● **EXERCISE TEXT**:
Examples of problems for which AML will not be a good fit include:
- Is this a picture of a dog or a cat?
- What are the multi dimensional clusters of this data?
- Given this user’s purchase history, what other products would they like?
Before diving into building making predictions, it’s worth discussing the ethics of machine learning. Models make predictions which have real-world consequences. When you are involved in building such systems, you must think about the ramifications. In particular, think about the bias in your training data. If you are working on a project that will be rolled out across a broad population, make sure your training data is evenly distributed.
In addition, it’s worth thinking about how your model will be used. (This framework is pulled from the excellent “Weapons of Math Destruction” by Cathy O’Neil). Consider:
- Opacity: How often is it updated? Is the data source available to all people affected by the model?
- Scale: How many people will this system affect, now or in the future?
- Damage: What kind of decisions are being made with this model? Deciding whether to show someone an ad has far fewer ramifications than deciding whether someone is a good credit risk or not.
Even more than software developers, people developing ML models need to consider the ethics of the systems they build. Software developers build tools that humans use, whereas ML models affect human beings, often without their knowledge.
Think about what you are building.
The Data Pipeline
An AML process can be thought of like a pipeline. You push data in on one end, build certain constructs that the AML system leverages, and eventually, you get predictions out on the other end. The first steps for most ML problems are to determine the question you are trying to answer and to locate the requisite data. This article won’t discuss these efforts, other than to note that garbage in, garbage out applies to ML just as much as it does to other types of data processing. Make sure you have good data, plenty of it, and know what kind of predictions you want to make before building an AML system.
All these AML operations can either be done via the AWS console or the AWS API. For initial exploration, the console is preferable; it’s easier to understand and requires no coding. For production use, you should use the API to build a repeatable system. All the data and scripts mentioned below are freely available on Github (https://github.com/mooreds/amazonmachinelearning-anintroduction) and can serve as a base for your own data processing scripts.
The Data Pipeline: Load the data
When you are starting out with AML, you need to make your data available to the AML system in CSV format. It also must be in a location accessible to AML.
For this post, I’m going to use data provided by UCI. In particular, I’m going to use census data that was collected in the 1990s and includes information like the age of the person, their marital status, and their educational level. This is called the ‘adult’ data set. The target variable will be whether or not the user makes more or less than $50,000 per year. This data set has about 20k records. Here is some sample data:
39, State-gov, 77516, Bachelors, 13, Never-married, Adm-clerical, Not-in-family, White, Male, 2174, 0, 40, United-States, <=50K
50, Self-emp-not-inc, 83311, Bachelors, 13, Married-civ-spouse, Exec-managerial, Husband, White, Male, 0, 0, 13, United-States, <=50K
38, Private, 215646, HS-grad, 9, Divorced, Handlers-cleaners, Not-in-family, White, Male, 0, 0, 40, United-States, <=50K
Note that this dataset is a bit atypical in that it has only training data. There are no observations (input data without the target variable) available to me. So I can train a model, but won’t have any data to make predictions. In order to fully show the power of AML, I’m going to split the dataset into two parts as part of the prep:
- training data which includes the target variable and which will be used to build the model.

● **DIRECTIONS**:
Write out the stretch of the passage on Amazon Machine Learning from "- Damage: What" through "risk or not.". The entries that follow come from a separate source.

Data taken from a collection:
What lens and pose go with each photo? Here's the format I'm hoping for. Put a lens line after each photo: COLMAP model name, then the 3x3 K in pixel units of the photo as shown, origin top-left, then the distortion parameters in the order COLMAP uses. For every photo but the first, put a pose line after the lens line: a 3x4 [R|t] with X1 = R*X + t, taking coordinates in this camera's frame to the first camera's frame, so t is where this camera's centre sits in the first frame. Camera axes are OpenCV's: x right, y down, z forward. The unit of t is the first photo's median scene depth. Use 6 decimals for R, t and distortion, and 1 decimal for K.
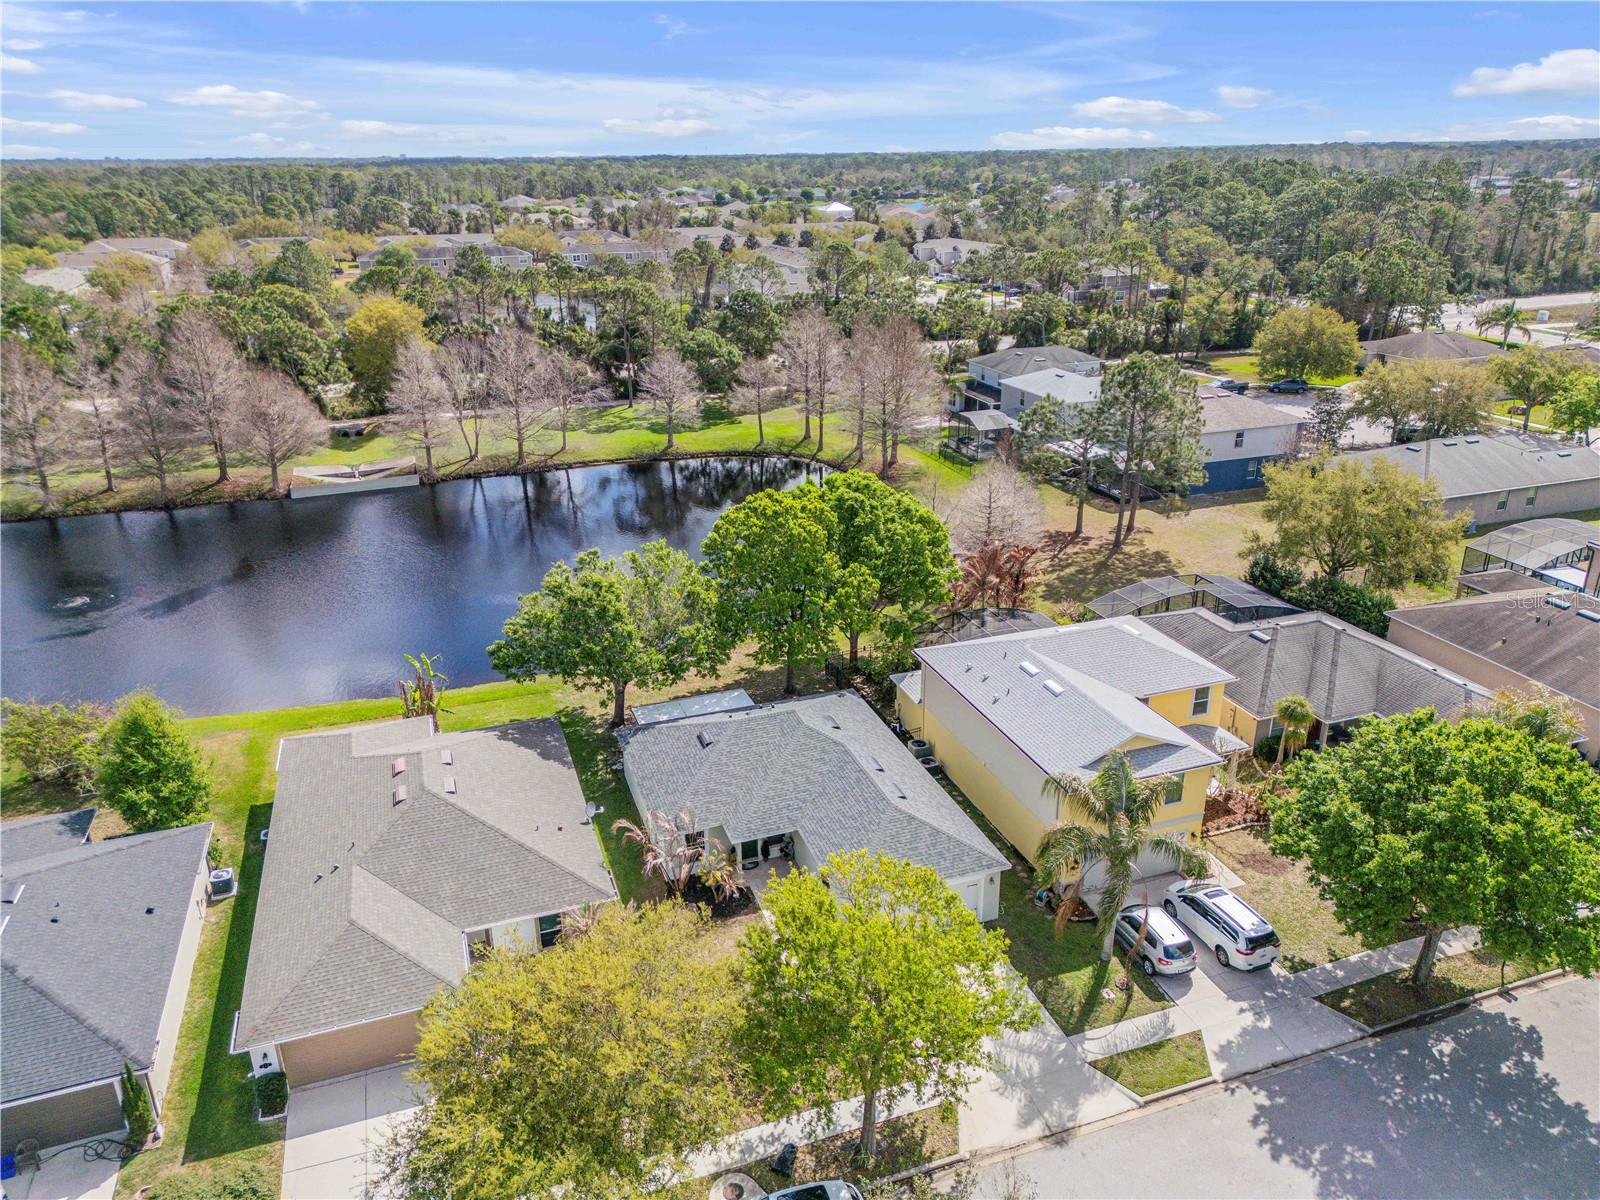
lens RADIAL K [[1120.3, 0, 798.1], [0, 1120.3, 603.6], [0, 0, 1]] dist [0.093855, -0.101042]
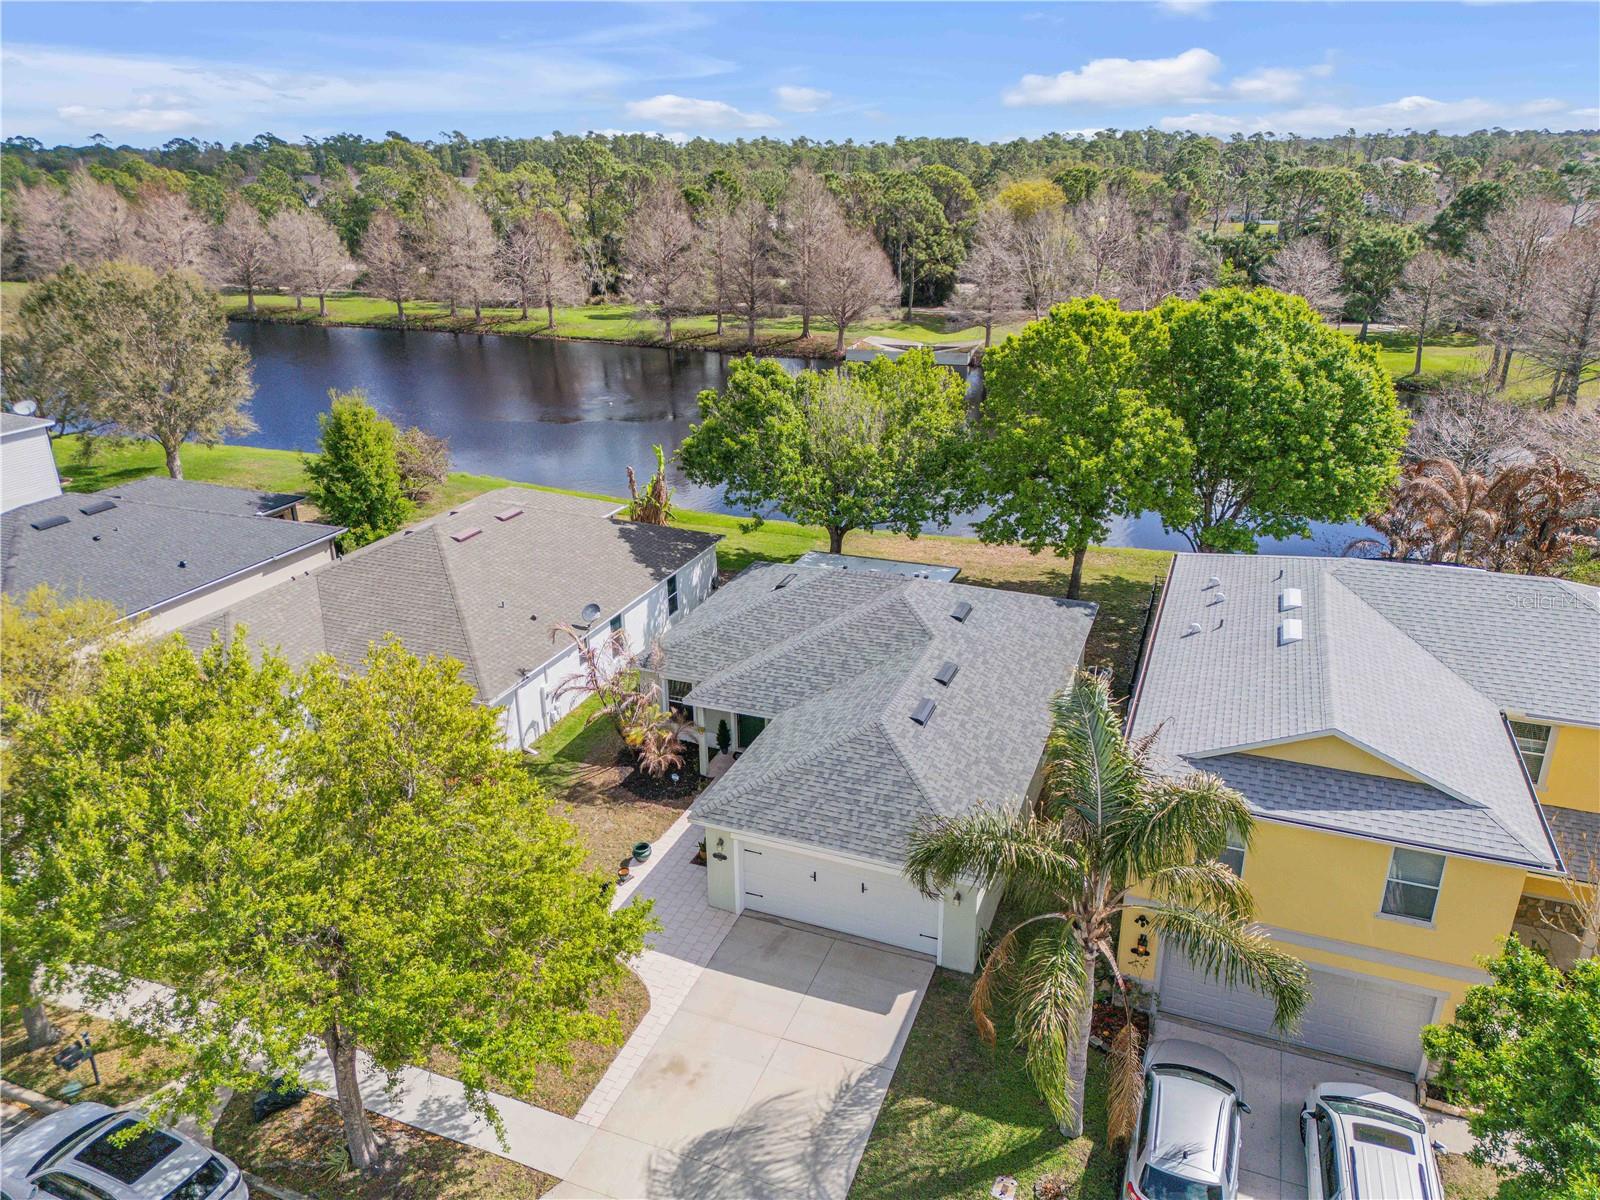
lens RADIAL K [[1120.3, 0, 798.1], [0, 1120.3, 603.6], [0, 0, 1]] dist [0.093855, -0.101042]
pose [[0.756318, 0.247548, -0.605560, 0.265031], [-0.242204, 0.965823, 0.092318, 0.049983], [0.607717, 0.076847, 0.790427, 0.333645]]
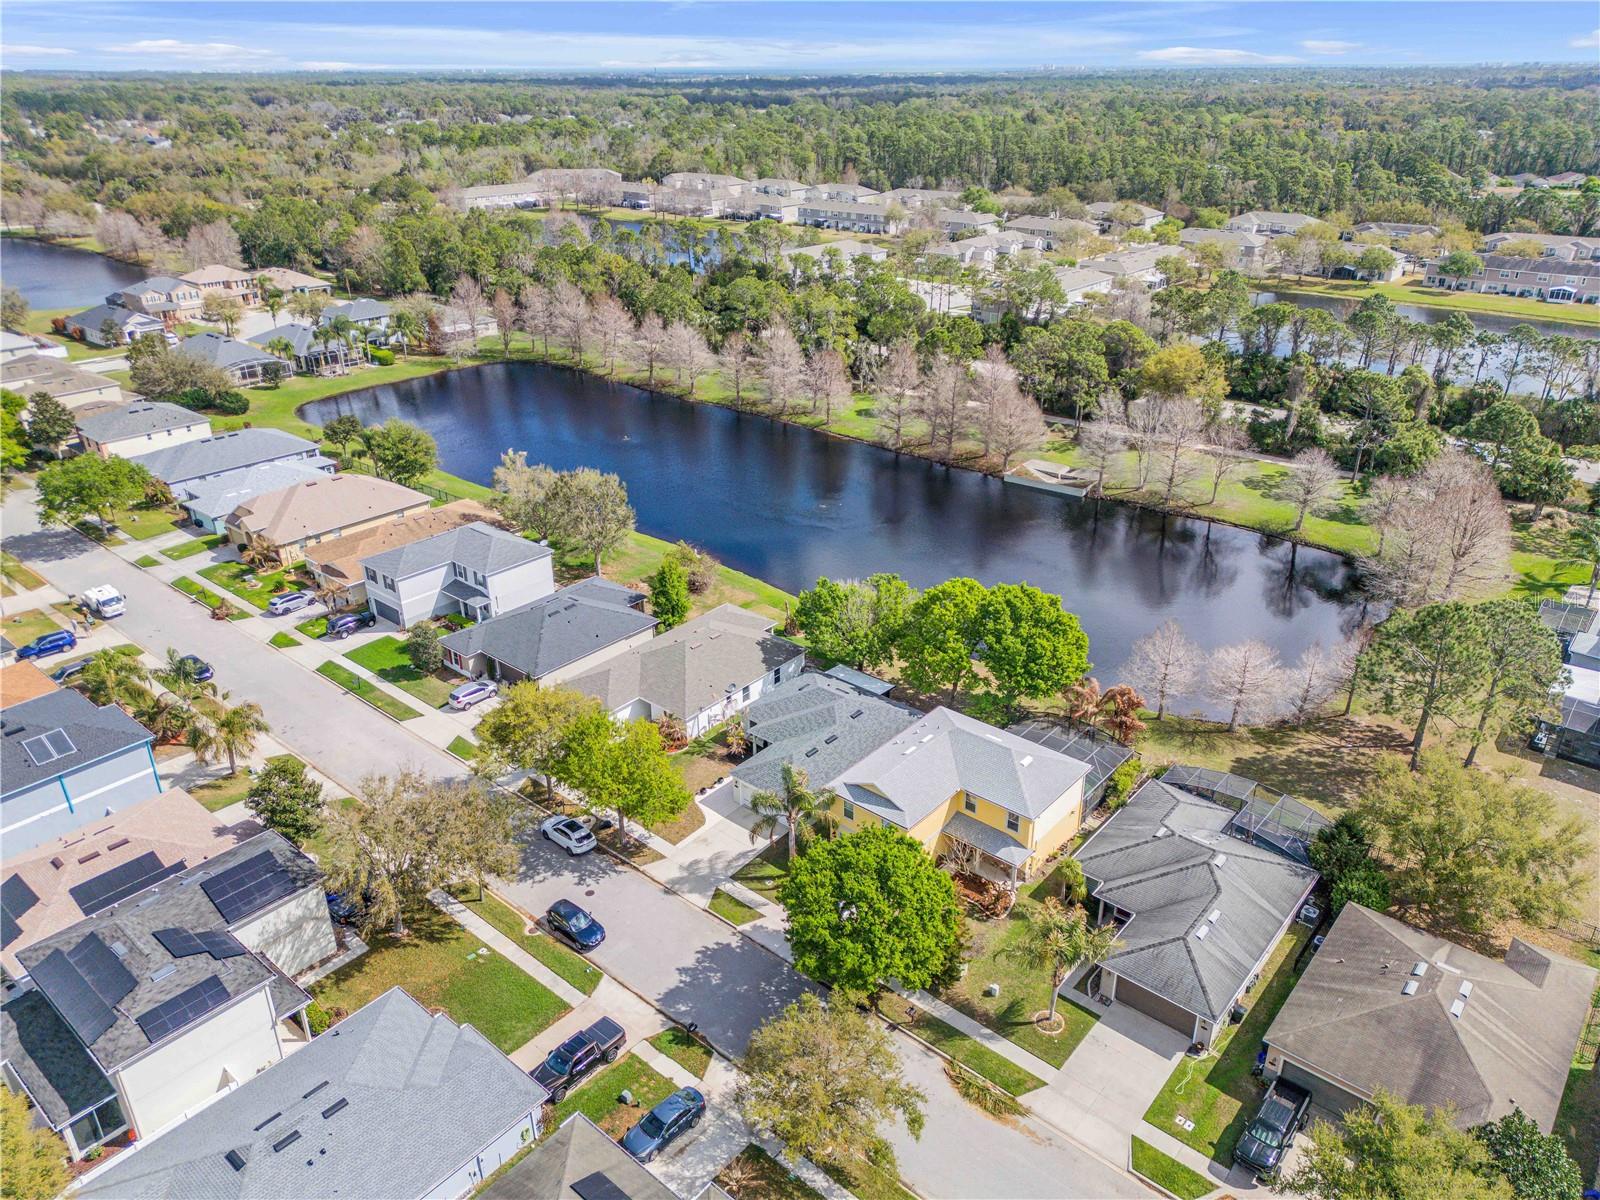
lens RADIAL K [[1120.3, 0, 798.1], [0, 1120.3, 603.6], [0, 0, 1]] dist [0.093855, -0.101042]
pose [[0.502782, 0.379416, -0.776694, 0.945976], [-0.321721, 0.916107, 0.239258, -0.323962], [0.802313, 0.129584, 0.582668, -0.059885]]
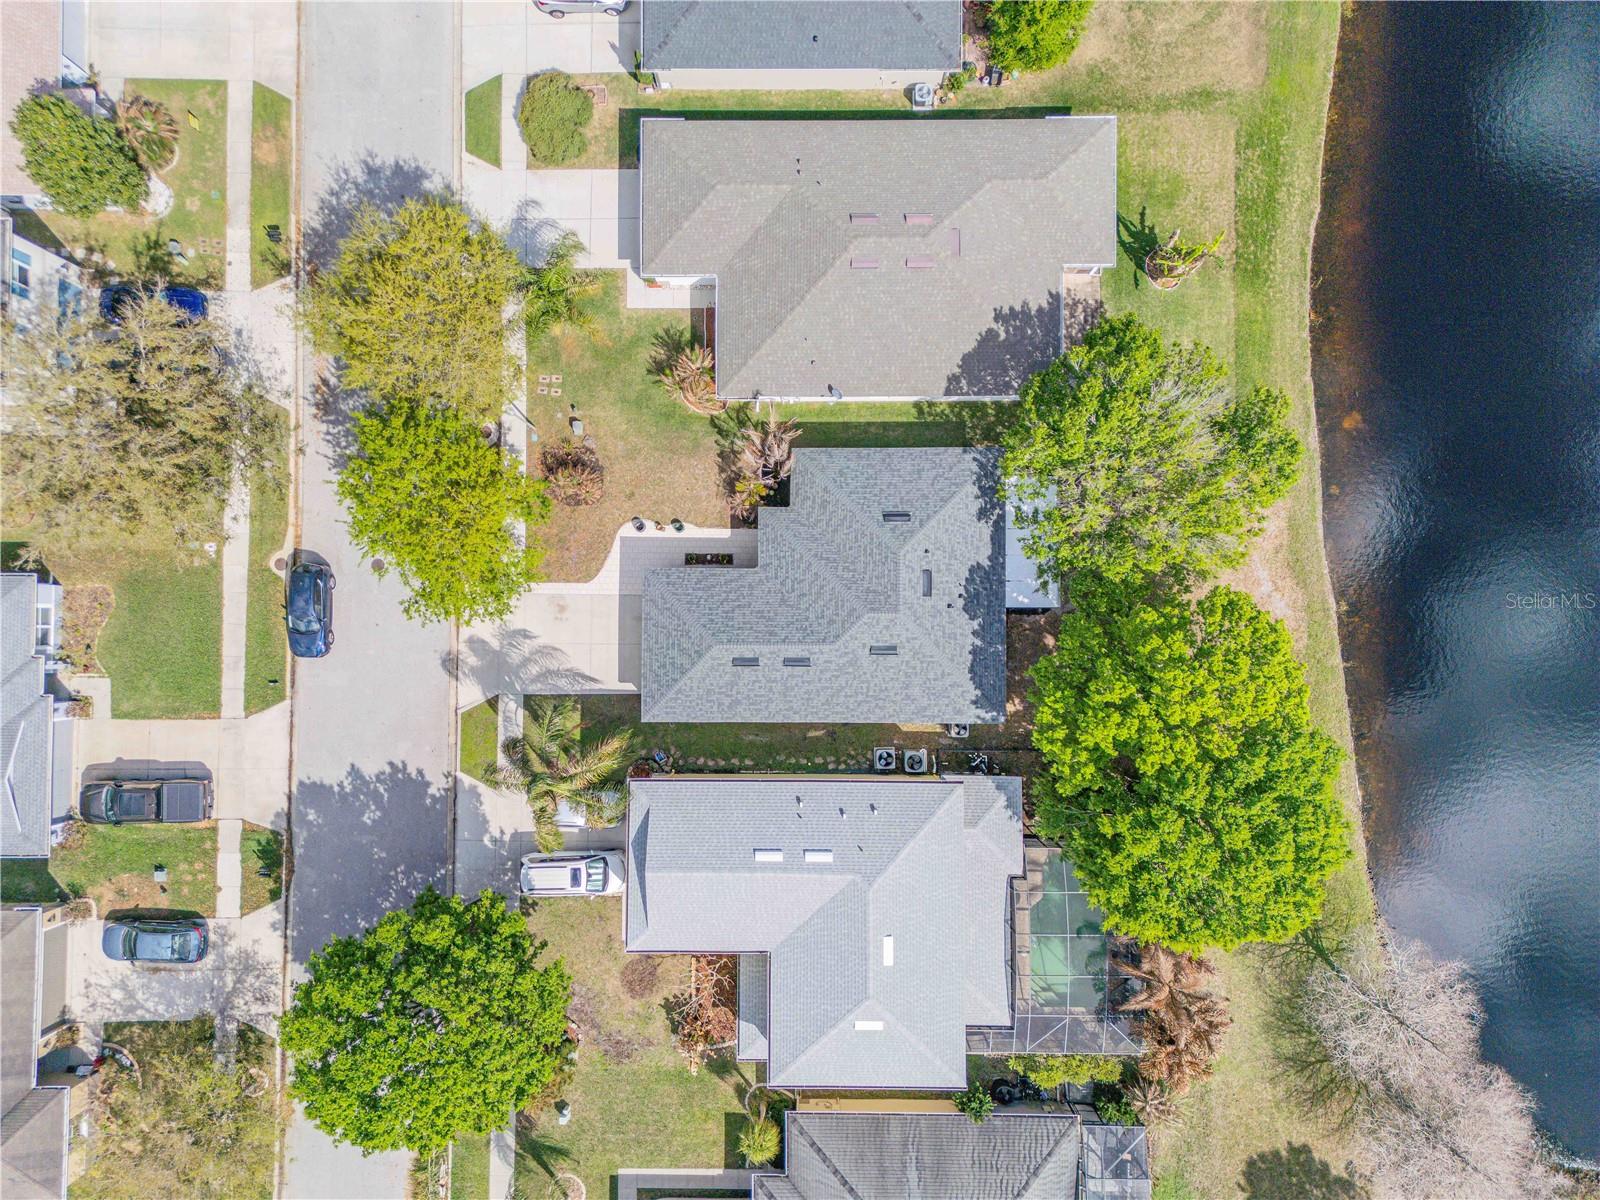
lens RADIAL K [[1120.3, 0, 798.1], [0, 1120.3, 603.6], [0, 0, 1]] dist [0.093855, -0.101042]
pose [[-0.334677, 0.942282, -0.009792, 0.019921], [-0.335965, -0.109606, 0.935475, -0.579086], [0.880408, 0.316372, 0.353257, 0.448871]]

● **ANSWER**:
- Damage: What kind of decisions are being made with this model? Deciding whether to show someone an ad has far fewer ramifications than deciding whether someone is a good credit risk or not.